> WORK INSTRUCTION 1:
Which approximate numerical values does the entropy excerpt below give in Example 3.15?
------ DOCUMENT SEGMENT ------
Then $\begin{matrix} H_{u} (P, R) = - \sum_{i = 1}^{n} p_{i} {log}_{2} | [x_{i}]^{R_{P}} | \\ = - \sum_{i = 1}^{n} p_{i} {log}_{2} (\sum_{j = 1}^{n} p_{j} r_{ij}), \\ H_{l} (P, R) = - \sum_{i = 1}^{n} p_{i} {log}_{2} | [x_{i}]_{R_{P}} | \\ = - \sum_{i = 1}^{n} p_{i} {log}_{2} (\sum_{j = 1}^{n} p_{i} r_{ji}) . \end{matrix}$

If $p_{1} = p_{2} = \dots = p_{n} = \frac{1}{n}$ , then $\begin{matrix} H_{u} (P, R) = - \sum_{i = 1}^{n} \frac{1}{n} {log}_{2} \frac{| [x_{i}]^{R} |}{n} = H_{u} (R), \\ H_{l} (P, R) = - \sum_{i = 1}^{n} \frac{1}{n} {log}_{2} \frac{| [x_{i}]_{R} |}{n} = H_{l} (R), \\ H (P, R) = \frac{1}{2} (H_{u} (P, R) + H_{l} (P, R)) \\ = \frac{1}{2} (H_{u} (R) + H_{l} (R)) = H (R) . \end{matrix}$

Example 3.15. (Continue to Example 2.4) $\begin{matrix} H_{u} (P, R) = - \sum_{i = 1}^{n} p_{i} {log}_{2} | [x_{i}]^{R_{P}} | \approx 2.1649, \\ H_{l} (P, R) = - \sum_{i = 1}^{n} p_{i} {log}_{2} | [x_{i}]_{R_{P}} | \approx 1.3085, \\ H (P, R) = \frac{1}{2} (H_{u} (P, R) + H_{l} (P, R)) \approx 1.7367 . \end{matrix}$

This example illustrates that H_u (P, R)≠H_l (P, R) . Thus, Definition 3.14 is reasonable.
------
> WORK INSTRUCTION 2:
Edit everything in the records from the line containing "What is the value of the 26th" down through their end, swapping "bar" for "column" and keeping all else the same. Leave out the pictures.
------ THE INPUT ------
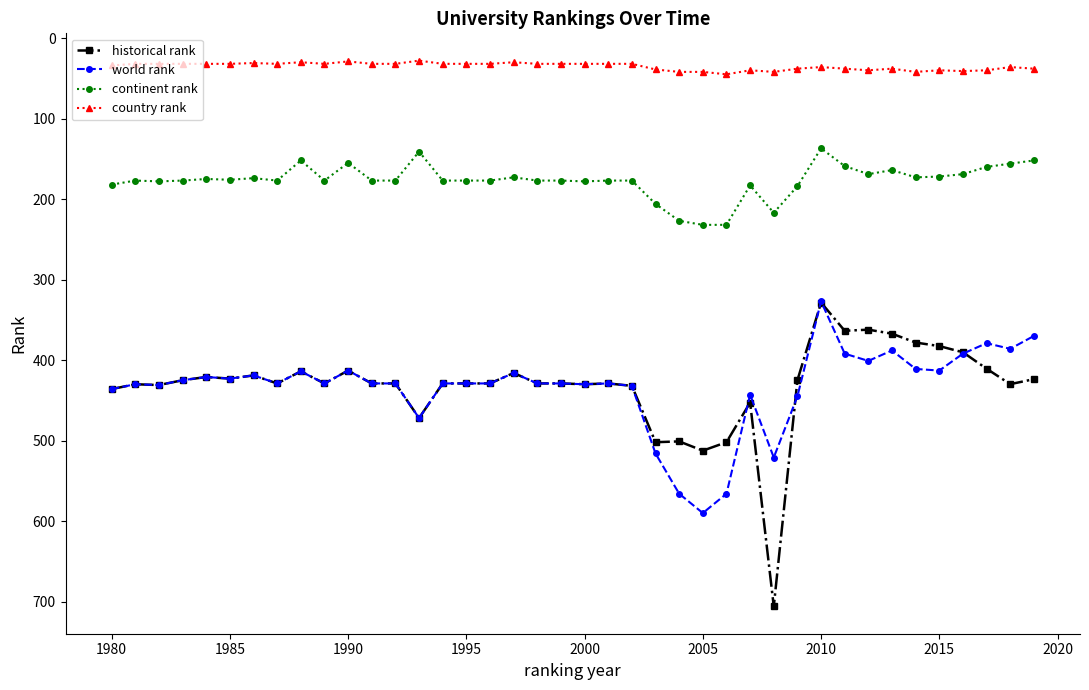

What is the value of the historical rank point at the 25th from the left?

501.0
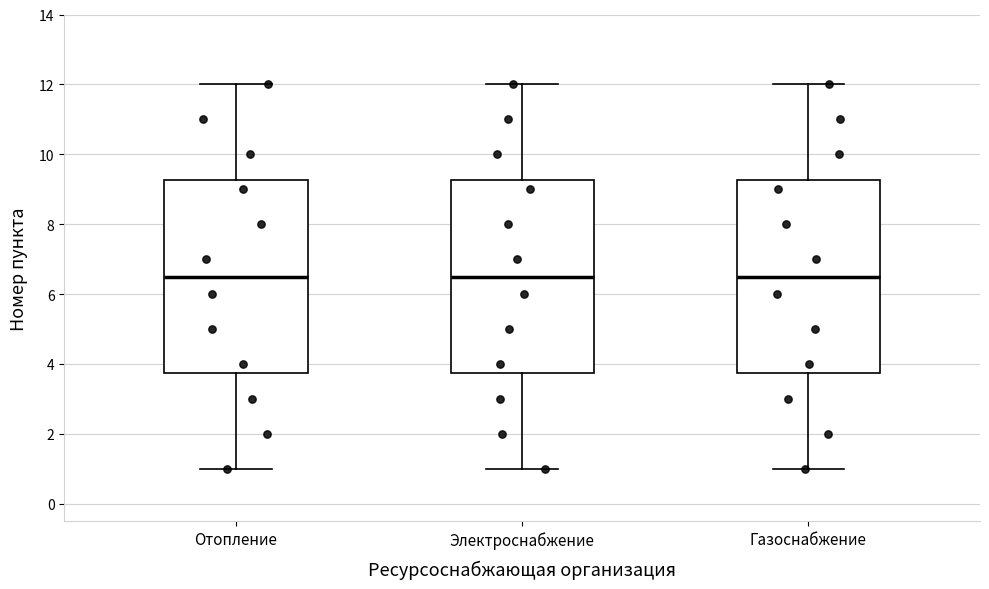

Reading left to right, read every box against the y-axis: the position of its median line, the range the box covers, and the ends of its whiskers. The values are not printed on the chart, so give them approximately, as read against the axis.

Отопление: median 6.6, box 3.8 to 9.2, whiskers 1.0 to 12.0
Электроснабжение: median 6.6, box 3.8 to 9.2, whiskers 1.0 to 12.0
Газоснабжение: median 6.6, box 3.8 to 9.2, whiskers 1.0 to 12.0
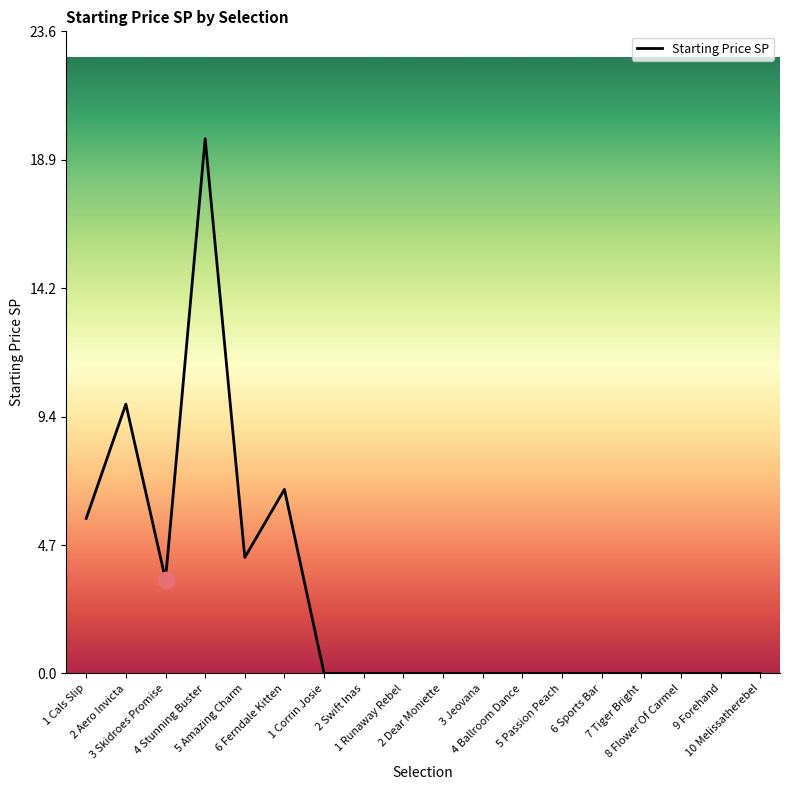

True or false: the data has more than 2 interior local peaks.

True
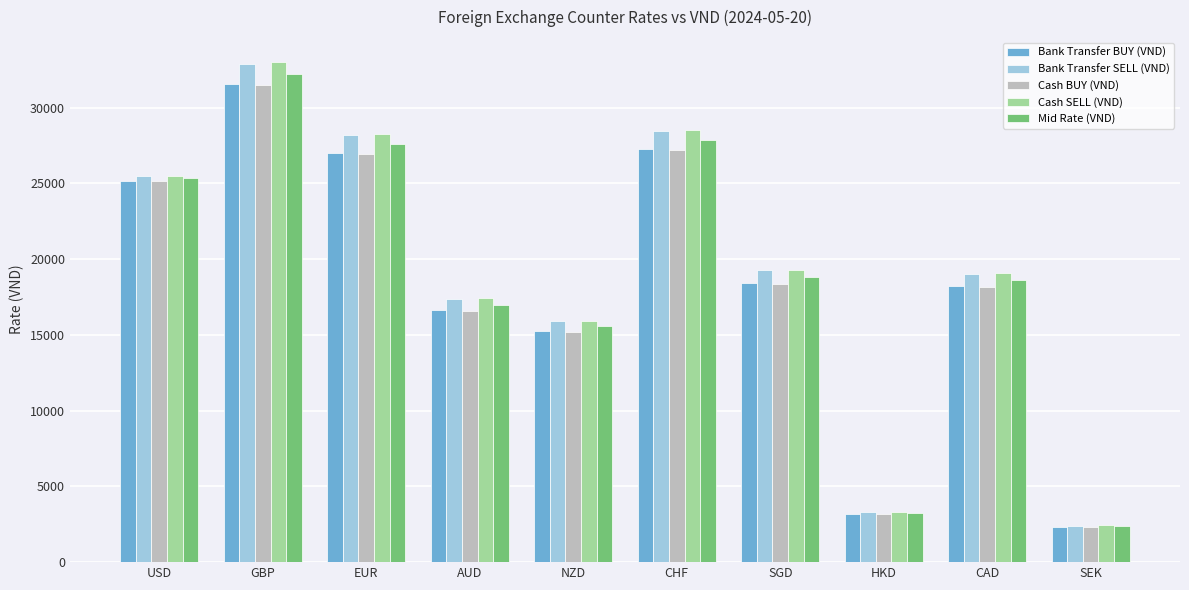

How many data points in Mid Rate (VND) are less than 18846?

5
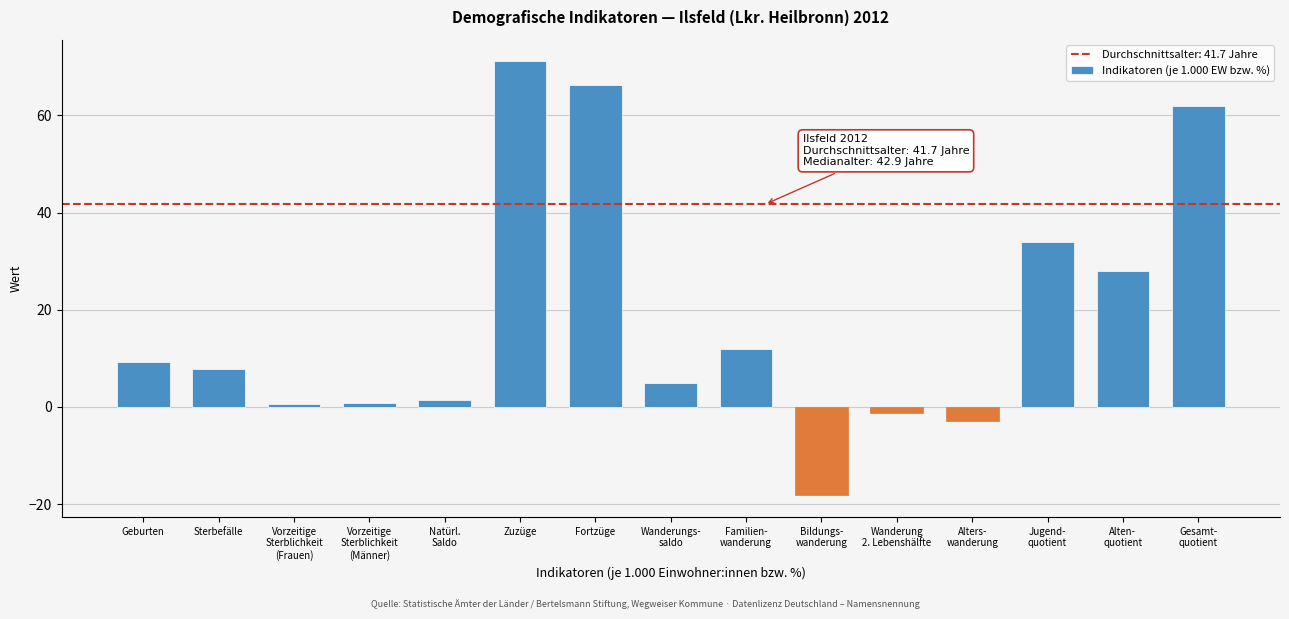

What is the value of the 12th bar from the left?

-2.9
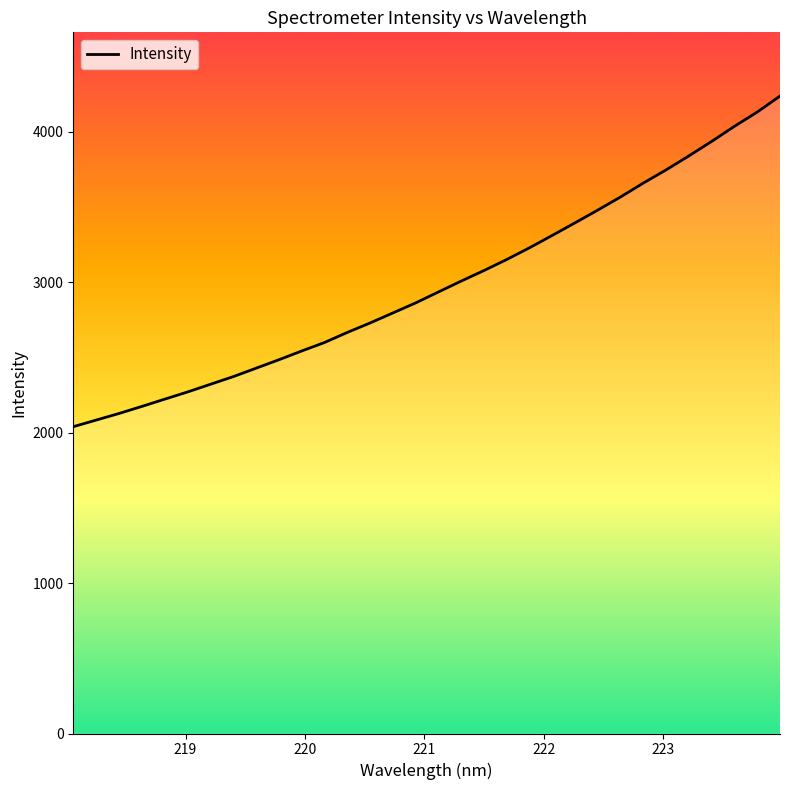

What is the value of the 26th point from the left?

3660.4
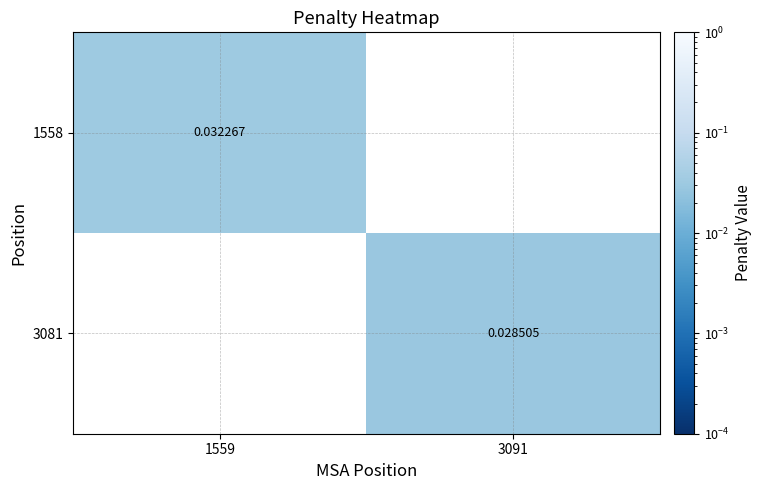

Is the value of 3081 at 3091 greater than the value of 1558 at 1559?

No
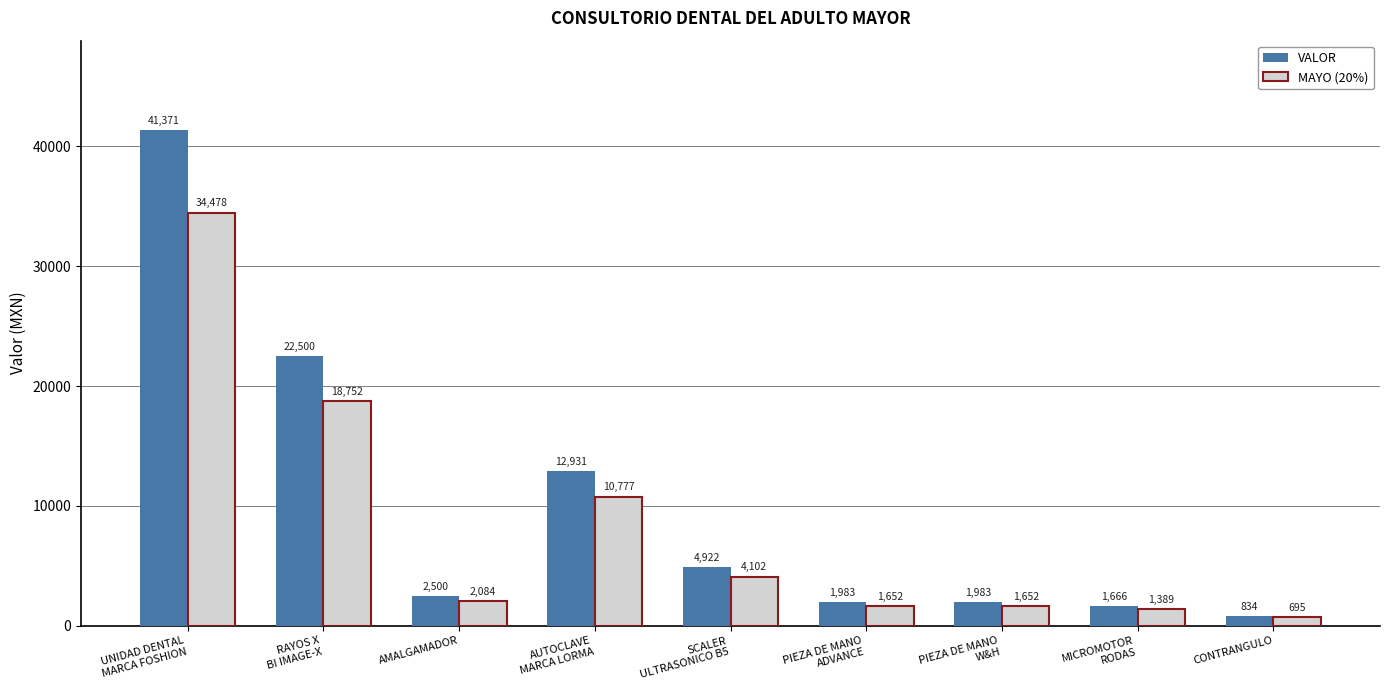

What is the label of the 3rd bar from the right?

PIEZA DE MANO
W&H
------
> WRITTEN SOLUTION 1:
2.1649 for H_u(P, R), 1.3085 for H_l(P, R), and 1.7367 for H(P, R)

> WRITTEN SOLUTION 2:
What is the value of the 26th point from the left?

3660.4

Is the value of 3081 at 3091 greater than the value of 1558 at 1559?

No

What is the label of the 3rd column from the right?

PIEZA DE MANO
W&H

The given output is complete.